Science & Technology Correspondent Will Goodbody reviews Microsoft's Surface Pro
At first glance the Microsoft Surface Pro looks much like its more entry level predecessor, the Surface RT. But on closer inspection there are some major differences.
The first and most obvious is weight. At around 2lbs, its magnesium case and what’s inside it is heavy – considerably heavier indeed than the RT and most of its tablet rivals like the iPad and Samsung Galaxy Note and Tab. But in some ways that can be justified because Microsoft are clearly pitching it not just at tablet buyers, but at the ultrabook market too.
The device can take a magnetically attachable keyboard which is not touch-based, but is fully ‘depressible’ like a normal laptop or PC keyboard. It’s one of the better features of the Surface Pro, and was partially designed by Microsoft’s operations here in Dublin. The downside however, is that it doesn’t come included with the Surface Pro, and that adds a not insignificant €120 extra to the overall price.
The device does, however, come with a pressure sensitive stylus, which has a clever switch on the side, equivalent to a right click on a mouse. The stylus is a handy addition and works really nicely with software that supports pressure sensitivity. The switch also doubles as the means of attaching the stylus magnetically to the power connector on the side of the case, although it can be knocked off quite easily while on the move.
The battery life, while adequate, is far from being the best in the class – although again, much depends on how you classify the Surface Pro. There has also been some criticism of the lack of ports on the device. It comes with only one USB 3.0, a microSDXC slot, headset jack and mini DisplayPort. There’s also Wifi and Bluetooth. But no ethernet port, nor is there any option for an onboard SIM card.

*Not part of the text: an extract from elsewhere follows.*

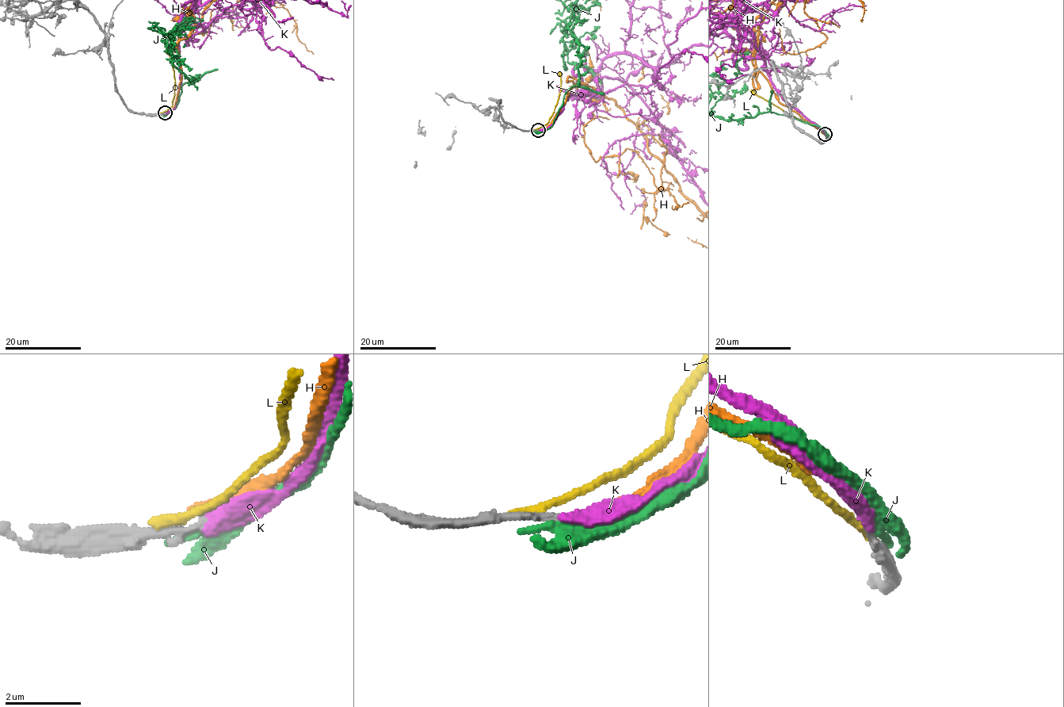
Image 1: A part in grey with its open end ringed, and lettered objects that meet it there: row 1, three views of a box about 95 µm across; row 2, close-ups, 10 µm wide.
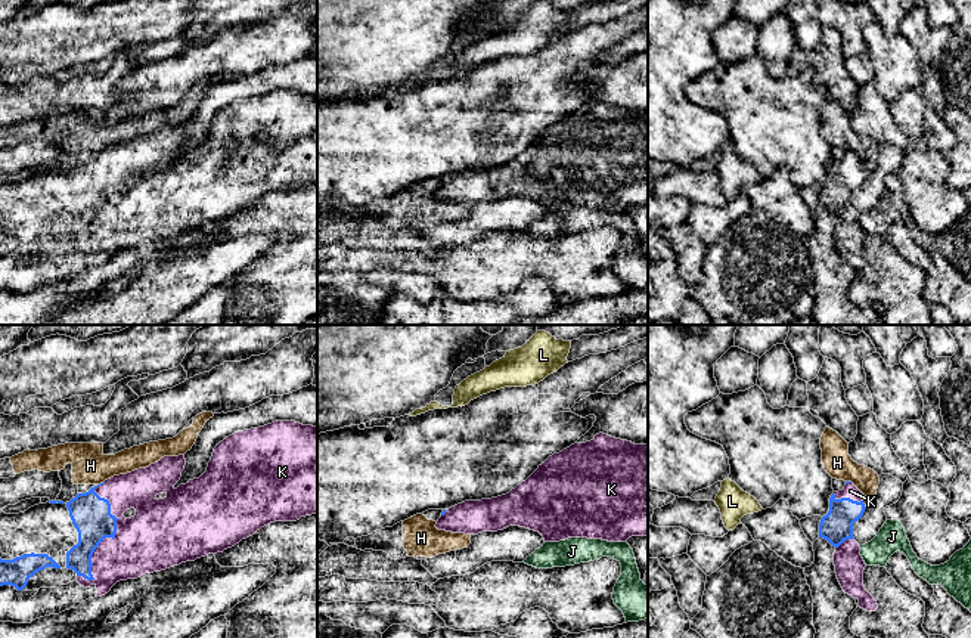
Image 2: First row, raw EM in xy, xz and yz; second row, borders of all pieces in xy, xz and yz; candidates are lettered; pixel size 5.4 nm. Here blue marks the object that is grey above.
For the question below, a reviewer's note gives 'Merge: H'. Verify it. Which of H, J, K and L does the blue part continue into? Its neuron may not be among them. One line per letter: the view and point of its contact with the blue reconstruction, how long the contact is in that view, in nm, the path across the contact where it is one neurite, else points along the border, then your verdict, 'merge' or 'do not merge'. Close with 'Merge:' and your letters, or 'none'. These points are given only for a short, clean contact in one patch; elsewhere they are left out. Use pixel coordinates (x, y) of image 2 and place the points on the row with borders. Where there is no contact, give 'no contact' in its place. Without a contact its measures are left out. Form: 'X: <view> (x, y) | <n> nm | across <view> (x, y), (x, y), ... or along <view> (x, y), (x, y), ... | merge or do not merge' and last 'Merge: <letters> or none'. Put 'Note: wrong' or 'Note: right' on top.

A kickstand on the back can be used for propping the device up when the keyboard is in use. It’s apparently set at an angle of 22 degrees, which Microsoft say is the optimum for sitting on a plane. But it cannot be adjusted to tilt further back, and for tall users, that may well prove a problem.
The screen is a generous 10 inches, and unlike the RT the Pro comes with a full HD display. There are, as you’d expect, two fairly standard level 720p front and rear facing cameras. Under the bonnet, the Surface Pro is pretty powerful, again underlining its pitch at the ultrabook market. It’s powered by an Intel Core i5 processor, has 4GB of RAM and comes with the option of either 64 or 128GB of solid state memory.
Microsoft says the device will run current Windows 7 desktop applications and will integrate with existing enterprise management infrastructure. That’s just as well, because it comes with very little software or apps preloaded. Just Windows Mail and Messaging, SkyDrive, IE10, Bing, Xbox Music, Maps, Video and Games. But as this is a pricey device, pitched at pro users, it’s a valid question to ask why no MS Office?
The device goes on sale on the 30th May. Overall it’s solid, fast & powerful, and uses the Windows 8 touchscreen interface smoothly and to the max. But it is heavy, there is that issue with the kickstand angle and at €879 for the 64GB model, and €979 for the 128GB version it isn’t cheap – particularly given that the keyboard is not included. And it is this, more than any other feature, which is likely to place it more in the ultrabook than tablet market, and ultimately define its level of success.